Speaking on Wednesday in the Mozambican parliament, the Assembly of the Republic, Geremias said that shacks where these Mozambicans were living were burnt to the ground, but brick houses were occupied by the violent mobs. Their original occupants were forced to take refuge in tents erected on the grounds of police stations, on in the back yards of churches.
She said Mozambicans were "taken by surprise by the macabre xenophobic attacks against immigrants in South Africa, and we fail to understand the true origins and motives for these attacks".
She pointed out that Mozambique has a long history of providing shelter for citizens of other African countries fleeing from wars and political upheavals. In the past large numbers of Zimbabweans and South Africans fleeing from white minority regimes took refuge in Mozambique.
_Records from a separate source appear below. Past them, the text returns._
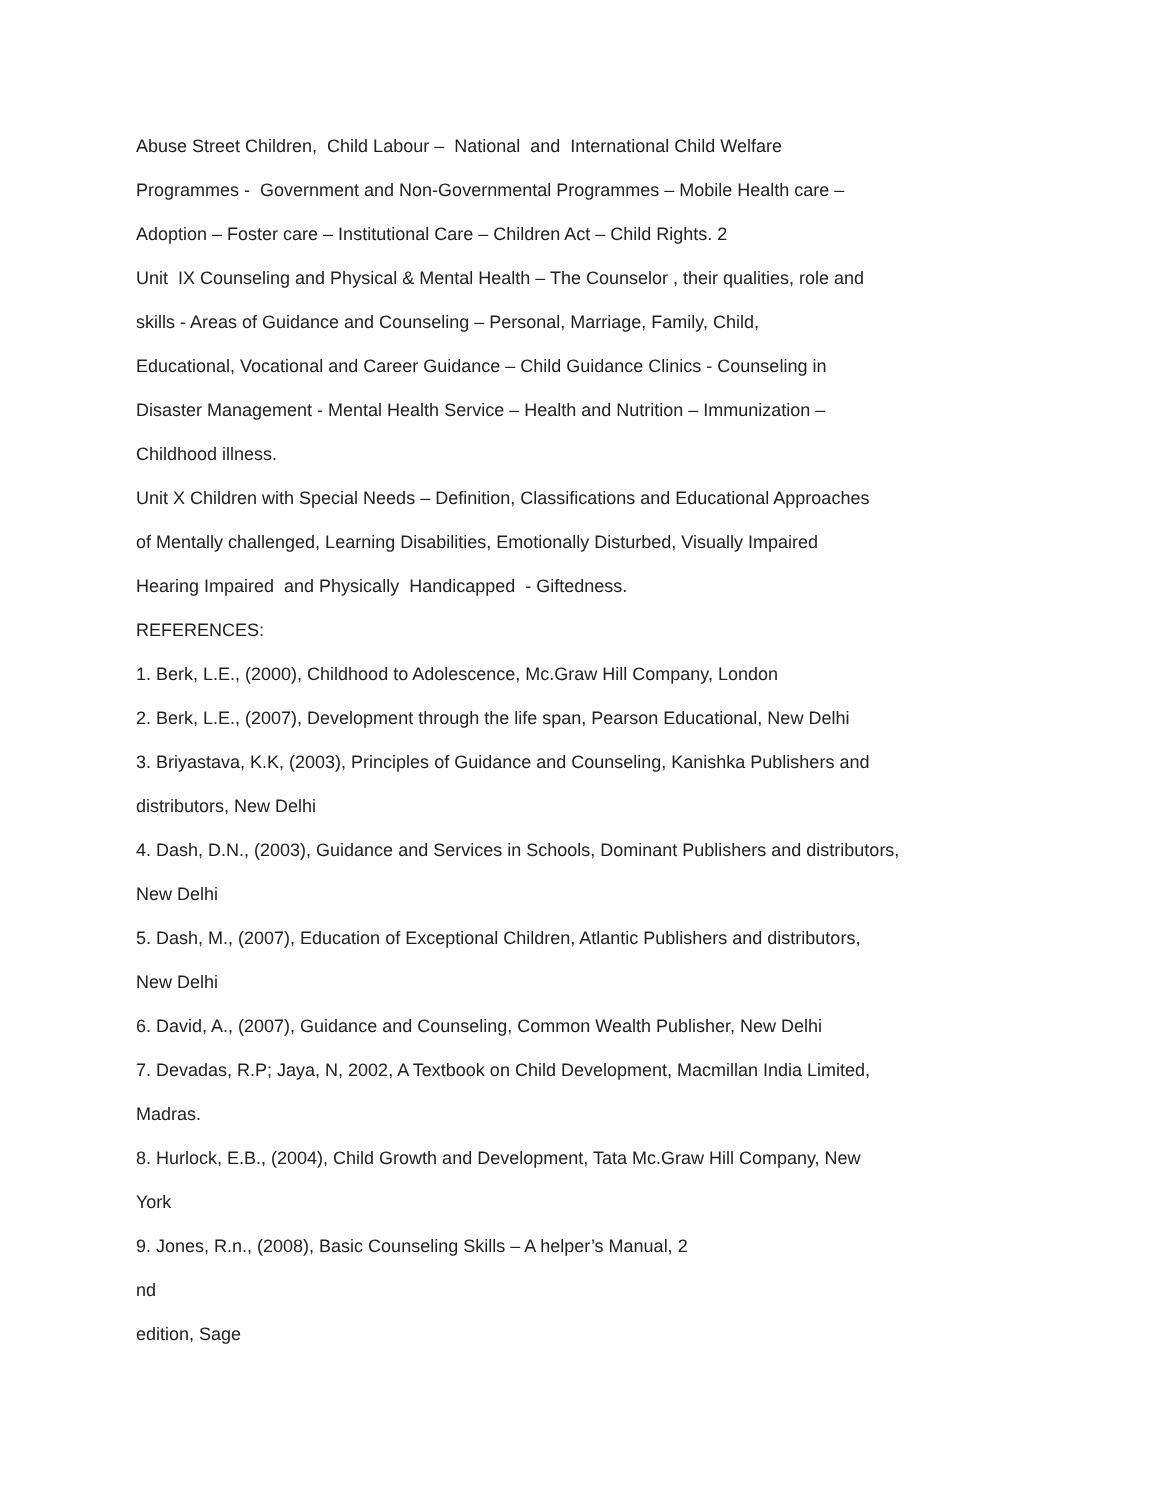Abuse Street Children, Child Labour – National and International Child Welfare
Programmes - Government and Non-Governmental Programmes – Mobile Health care –
Adoption – Foster care – Institutional Care – Children Act – Child Rights. 2
Unit IX Counseling and Physical & Mental Health – The Counselor , their qualities, role and
skills - Areas of Guidance and Counseling – Personal, Marriage, Family, Child,
Educational, Vocational and Career Guidance – Child Guidance Clinics - Counseling in
Disaster Management - Mental Health Service – Health and Nutrition – Immunization –
Childhood illness.
Unit X Children with Special Needs – Definition, Classifications and Educational Approaches
of Mentally challenged, Learning Disabilities, Emotionally Disturbed, Visually Impaired
Hearing Impaired and Physically Handicapped - Giftedness.
REFERENCES:
1. Berk, L.E., (2000), Childhood to Adolescence, Mc.Graw Hill Company, London
2. Berk, L.E., (2007), Development through the life span, Pearson Educational, New Delhi
3. Briyastava, K.K, (2003), Principles of Guidance and Counseling, Kanishka Publishers and
distributors, New Delhi
4. Dash, D.N., (2003), Guidance and Services in Schools, Dominant Publishers and distributors,
New Delhi
5. Dash, M., (2007), Education of Exceptional Children, Atlantic Publishers and distributors,
New Delhi
6. David, A., (2007), Guidance and Counseling, Common Wealth Publisher, New Delhi
7. Devadas, R.P; Jaya, N, 2002, A Textbook on Child Development, Macmillan India Limited,
Madras.
8. Hurlock, E.B., (2004), Child Growth and Development, Tata Mc.Graw Hill Company, New
York
9. Jones, R.n., (2008), Basic Counseling Skills – A helper’s Manual, 2
nd
edition, Sage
More recently, the country has hosted smaller numbers of refugees from countries such as Burundi, Rwanda and the Democratic Republic of Congo.
In the cases of Zimbabwe and South Africa, Geremias recalled, "our fellow countrymen often paid the highest price, that of their own lives, for this historic solidarity and friendship".
"No country develops in isolation", she stressed. "Right now, as we move towards regional integration and globalization, the presence of other peoples in our countries is inevitable. The free circulation of people and goods in our region is part of this economic development".
Furthermore, many Mozambicans were working in South Africa quite legally. Geremias pointed to some 54,000 Mozambicans on South African mines and farms with legally recognised work contracts. Such migrants, she said, "are contributing significantly to the economic development of South Africa".
Geremias noted that in the past Mozambican migrants living in Germany had come under racist attack from neo-Nazi groups. On those occasions, "the German government was firm in taking action against the instigators and perpetrators of violence".
She expected no less from the South African government, and called on the authorities "to contain the situation as rapidly as possible, and to launch civic education in love for one's neighbour among the public".